#### Stored data ####
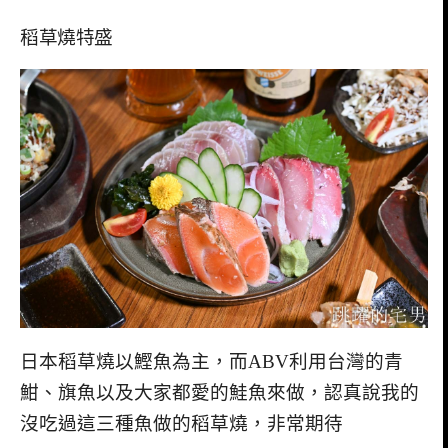
稻草燒特盛
日本稻草燒以鰹魚為主，而ABV利用台灣的青
魽、旗魚以及大家都愛的鮭魚來做，認真說我的
沒吃過這三種魚做的稻草燒，非常期待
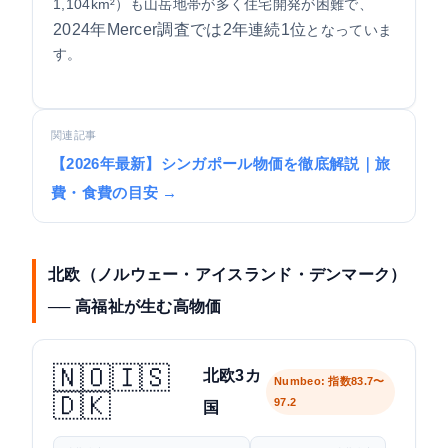
1,104km²）も山岳地帯が多く住宅開発が困難で、
2024年Mercer調査では2年連続1位
となっていま
す。
関連記事
【2026年最新】シンガポール物価を徹底解説｜旅
費・食費の目安 →
北欧（ノルウェー・アイスランド・デンマーク）
── 高福祉が生む高物価
🇳🇴🇮🇸
北欧3カ
Numbeo: 指数83.7〜
🇩🇰
97.2
国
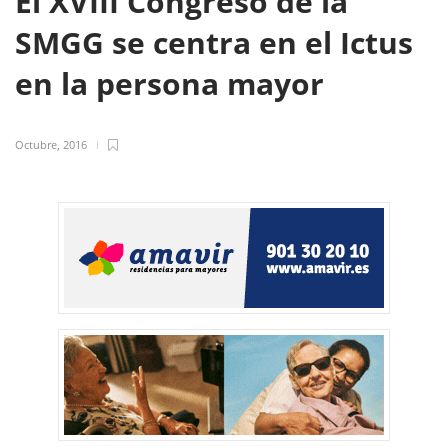
El XVIII Congreso de la
SMGG se centra en el Ictus
en la persona mayor
Octubre, 2016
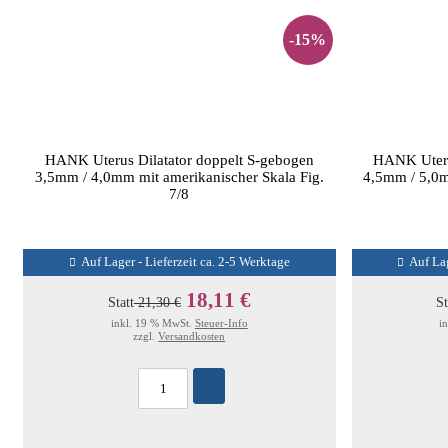
-15%
HANK Uterus Dilatator doppelt S-gebogen
HANK Uteru
3,5mm / 4,0mm mit amerikanischer Skala Fig.
4,5mm / 5,0m
7/8
Auf Lager - Lieferzeit ca. 2-5 Werktage
Auf Lag
18,11 €
Statt
21,30 €
St
inkl. 19 % MwSt.
Steuer-Info
i
zzgl.
Versandkosten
####
Where the line containing "en la persona mayor" appears, begin copying there and continue exactly through the final line of the records; both end lines belong in the copy, pictures do not.

en la persona mayor
Octubre, 2016
-15%
HANK Uterus Dilatator doppelt S-gebogen
HANK Uteru
3,5mm / 4,0mm mit amerikanischer Skala Fig.
4,5mm / 5,0m
7/8
Auf Lager - Lieferzeit ca. 2-5 Werktage
Auf Lag
18,11 €
Statt
21,30 €
St
inkl. 19 % MwSt.
Steuer-Info
i
zzgl.
Versandkosten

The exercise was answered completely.